- Task goal -
Keep the wording of the records intact as you retype them, and omit every image.

Stored items
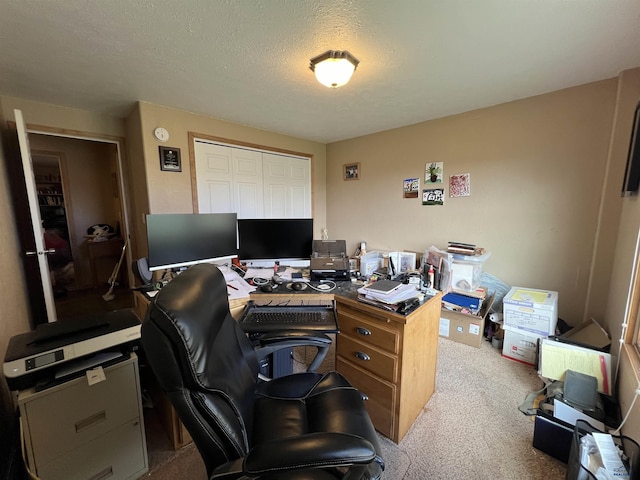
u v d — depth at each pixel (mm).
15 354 1000
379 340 1474
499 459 1383
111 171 4164
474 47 1657
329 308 1626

- Task solution -
u v d — depth at each pixel (mm).
15 354 1000
379 340 1474
499 459 1383
111 171 4164
474 47 1657
329 308 1626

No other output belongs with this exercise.